BRIEF:
Pick out the lines below that include the string "export".

SOURCE DATA:
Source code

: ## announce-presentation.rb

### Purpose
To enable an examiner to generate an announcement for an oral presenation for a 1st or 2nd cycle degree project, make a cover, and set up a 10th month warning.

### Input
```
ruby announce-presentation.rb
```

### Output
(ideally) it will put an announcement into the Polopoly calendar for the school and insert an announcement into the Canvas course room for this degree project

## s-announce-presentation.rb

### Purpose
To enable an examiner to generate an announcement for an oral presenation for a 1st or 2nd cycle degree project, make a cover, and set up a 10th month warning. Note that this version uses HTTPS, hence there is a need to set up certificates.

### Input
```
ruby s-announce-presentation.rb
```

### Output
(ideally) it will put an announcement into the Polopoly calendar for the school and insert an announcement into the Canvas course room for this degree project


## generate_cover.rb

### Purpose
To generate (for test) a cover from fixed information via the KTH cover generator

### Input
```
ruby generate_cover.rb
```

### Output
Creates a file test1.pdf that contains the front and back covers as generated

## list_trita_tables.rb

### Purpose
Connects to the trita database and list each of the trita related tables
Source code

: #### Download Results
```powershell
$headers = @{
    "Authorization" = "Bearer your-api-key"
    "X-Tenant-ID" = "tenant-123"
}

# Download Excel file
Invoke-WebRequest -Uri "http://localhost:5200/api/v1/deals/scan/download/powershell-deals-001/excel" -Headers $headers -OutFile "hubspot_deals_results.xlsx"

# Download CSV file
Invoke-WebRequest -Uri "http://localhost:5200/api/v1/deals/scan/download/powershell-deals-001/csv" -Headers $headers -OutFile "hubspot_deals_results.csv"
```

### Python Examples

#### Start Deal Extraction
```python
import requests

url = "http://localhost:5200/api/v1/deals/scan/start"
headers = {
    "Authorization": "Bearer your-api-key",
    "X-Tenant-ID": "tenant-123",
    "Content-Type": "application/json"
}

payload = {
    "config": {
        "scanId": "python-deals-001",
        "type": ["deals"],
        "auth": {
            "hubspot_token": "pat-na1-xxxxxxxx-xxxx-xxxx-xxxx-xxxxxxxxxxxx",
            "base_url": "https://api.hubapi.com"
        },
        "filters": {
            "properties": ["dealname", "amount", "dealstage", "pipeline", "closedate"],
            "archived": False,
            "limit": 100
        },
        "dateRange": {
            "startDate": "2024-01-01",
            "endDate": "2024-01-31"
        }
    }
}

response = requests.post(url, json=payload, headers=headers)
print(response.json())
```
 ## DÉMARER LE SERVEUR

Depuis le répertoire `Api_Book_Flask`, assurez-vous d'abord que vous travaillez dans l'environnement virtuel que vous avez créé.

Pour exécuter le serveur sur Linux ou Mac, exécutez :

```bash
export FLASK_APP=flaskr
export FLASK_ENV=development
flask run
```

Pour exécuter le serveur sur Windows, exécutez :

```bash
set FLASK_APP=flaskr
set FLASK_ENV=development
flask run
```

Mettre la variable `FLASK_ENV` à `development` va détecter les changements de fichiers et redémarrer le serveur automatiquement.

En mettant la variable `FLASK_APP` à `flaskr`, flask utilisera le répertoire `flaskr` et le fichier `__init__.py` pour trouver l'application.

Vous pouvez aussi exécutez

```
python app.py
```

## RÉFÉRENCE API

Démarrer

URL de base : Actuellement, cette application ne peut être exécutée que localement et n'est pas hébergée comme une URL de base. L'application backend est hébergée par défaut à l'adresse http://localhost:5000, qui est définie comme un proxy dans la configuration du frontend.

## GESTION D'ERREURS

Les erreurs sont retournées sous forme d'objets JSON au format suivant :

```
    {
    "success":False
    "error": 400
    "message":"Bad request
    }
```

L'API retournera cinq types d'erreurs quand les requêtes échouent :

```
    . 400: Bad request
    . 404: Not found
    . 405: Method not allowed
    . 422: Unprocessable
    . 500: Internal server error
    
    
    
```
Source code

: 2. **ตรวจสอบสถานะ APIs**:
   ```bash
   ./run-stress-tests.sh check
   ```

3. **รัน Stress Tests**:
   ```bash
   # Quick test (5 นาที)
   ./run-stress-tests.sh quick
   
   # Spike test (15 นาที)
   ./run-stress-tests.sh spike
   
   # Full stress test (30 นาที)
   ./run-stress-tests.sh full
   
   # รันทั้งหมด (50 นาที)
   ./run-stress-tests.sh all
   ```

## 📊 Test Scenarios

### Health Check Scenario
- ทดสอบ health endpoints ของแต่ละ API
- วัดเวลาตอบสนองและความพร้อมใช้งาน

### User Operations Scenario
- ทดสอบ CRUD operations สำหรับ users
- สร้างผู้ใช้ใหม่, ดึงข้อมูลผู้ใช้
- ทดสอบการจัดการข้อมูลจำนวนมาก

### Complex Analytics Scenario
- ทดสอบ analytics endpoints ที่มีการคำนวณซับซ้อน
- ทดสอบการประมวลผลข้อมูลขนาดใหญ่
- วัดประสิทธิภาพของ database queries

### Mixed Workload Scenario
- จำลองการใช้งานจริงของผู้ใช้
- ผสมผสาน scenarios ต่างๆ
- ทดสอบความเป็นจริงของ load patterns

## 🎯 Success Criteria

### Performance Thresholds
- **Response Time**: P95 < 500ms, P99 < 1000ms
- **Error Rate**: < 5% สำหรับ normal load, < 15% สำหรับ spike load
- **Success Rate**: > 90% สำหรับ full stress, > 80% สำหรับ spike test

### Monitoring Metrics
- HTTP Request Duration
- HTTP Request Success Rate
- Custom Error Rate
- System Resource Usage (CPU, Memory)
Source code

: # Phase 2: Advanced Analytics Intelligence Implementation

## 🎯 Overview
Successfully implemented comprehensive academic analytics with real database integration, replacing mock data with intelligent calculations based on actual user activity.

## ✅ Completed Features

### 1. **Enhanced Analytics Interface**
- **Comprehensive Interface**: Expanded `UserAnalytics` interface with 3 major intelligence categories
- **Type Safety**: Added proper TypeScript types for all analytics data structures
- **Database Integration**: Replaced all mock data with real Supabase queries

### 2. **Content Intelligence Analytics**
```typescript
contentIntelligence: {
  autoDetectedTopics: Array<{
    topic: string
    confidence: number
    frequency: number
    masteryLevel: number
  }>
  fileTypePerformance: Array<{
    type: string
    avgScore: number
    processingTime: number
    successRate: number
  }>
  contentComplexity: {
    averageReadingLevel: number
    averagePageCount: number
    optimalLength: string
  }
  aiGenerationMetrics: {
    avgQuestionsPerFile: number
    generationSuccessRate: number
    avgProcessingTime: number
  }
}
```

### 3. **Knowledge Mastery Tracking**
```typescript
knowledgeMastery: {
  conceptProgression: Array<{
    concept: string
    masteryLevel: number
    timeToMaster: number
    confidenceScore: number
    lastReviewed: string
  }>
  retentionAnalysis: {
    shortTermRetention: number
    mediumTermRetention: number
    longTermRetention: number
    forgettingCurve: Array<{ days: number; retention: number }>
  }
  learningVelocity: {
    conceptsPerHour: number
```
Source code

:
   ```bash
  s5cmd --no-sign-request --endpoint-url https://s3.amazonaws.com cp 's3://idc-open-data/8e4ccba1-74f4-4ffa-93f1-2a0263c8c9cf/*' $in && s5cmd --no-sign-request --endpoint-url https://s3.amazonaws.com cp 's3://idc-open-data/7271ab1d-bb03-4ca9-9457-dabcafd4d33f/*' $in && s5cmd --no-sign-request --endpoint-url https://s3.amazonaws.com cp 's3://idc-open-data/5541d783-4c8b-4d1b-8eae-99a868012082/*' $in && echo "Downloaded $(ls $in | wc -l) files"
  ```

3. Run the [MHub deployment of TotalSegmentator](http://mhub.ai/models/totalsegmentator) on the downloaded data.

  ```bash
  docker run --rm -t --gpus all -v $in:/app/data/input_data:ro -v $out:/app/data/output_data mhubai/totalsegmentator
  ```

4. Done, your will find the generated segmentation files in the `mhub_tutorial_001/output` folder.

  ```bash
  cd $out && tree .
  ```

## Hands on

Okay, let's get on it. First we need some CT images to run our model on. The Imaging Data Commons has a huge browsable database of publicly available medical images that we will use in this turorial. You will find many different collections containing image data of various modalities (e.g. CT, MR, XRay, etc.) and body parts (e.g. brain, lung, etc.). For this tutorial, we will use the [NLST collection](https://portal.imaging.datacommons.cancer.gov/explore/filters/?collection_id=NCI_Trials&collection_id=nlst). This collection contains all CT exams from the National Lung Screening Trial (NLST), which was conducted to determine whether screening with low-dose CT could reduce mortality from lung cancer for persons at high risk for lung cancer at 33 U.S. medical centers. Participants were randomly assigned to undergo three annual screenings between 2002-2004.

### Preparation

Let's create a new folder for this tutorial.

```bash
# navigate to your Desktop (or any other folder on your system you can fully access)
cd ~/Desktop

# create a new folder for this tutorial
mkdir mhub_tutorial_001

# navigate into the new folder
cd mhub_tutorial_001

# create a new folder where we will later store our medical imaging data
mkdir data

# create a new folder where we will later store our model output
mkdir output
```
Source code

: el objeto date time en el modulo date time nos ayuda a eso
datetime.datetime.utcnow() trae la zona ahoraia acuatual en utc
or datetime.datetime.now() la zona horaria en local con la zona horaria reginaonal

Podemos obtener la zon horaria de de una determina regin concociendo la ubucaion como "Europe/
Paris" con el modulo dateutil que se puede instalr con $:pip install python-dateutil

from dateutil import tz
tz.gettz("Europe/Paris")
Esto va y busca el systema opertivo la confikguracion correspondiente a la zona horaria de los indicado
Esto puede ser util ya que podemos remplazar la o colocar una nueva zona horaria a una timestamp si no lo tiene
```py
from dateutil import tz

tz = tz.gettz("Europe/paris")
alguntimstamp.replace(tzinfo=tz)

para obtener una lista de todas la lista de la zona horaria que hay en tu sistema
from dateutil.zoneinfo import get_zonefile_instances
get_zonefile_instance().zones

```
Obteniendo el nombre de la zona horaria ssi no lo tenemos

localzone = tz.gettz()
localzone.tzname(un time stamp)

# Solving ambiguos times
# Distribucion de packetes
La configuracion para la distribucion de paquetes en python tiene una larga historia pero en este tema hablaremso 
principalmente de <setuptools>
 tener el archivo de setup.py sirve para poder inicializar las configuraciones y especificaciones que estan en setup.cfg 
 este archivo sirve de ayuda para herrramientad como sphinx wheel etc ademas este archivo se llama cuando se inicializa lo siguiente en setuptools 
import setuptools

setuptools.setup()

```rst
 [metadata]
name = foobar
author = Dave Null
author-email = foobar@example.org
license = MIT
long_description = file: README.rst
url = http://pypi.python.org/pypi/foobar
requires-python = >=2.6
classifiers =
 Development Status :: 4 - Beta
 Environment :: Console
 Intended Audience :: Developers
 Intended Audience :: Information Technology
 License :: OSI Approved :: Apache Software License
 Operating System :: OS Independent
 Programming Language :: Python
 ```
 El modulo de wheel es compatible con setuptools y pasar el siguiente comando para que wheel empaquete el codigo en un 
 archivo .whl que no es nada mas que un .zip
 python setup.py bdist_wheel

TASK RESULT:
export FLASK_APP=flaskr
export FLASK_ENV=development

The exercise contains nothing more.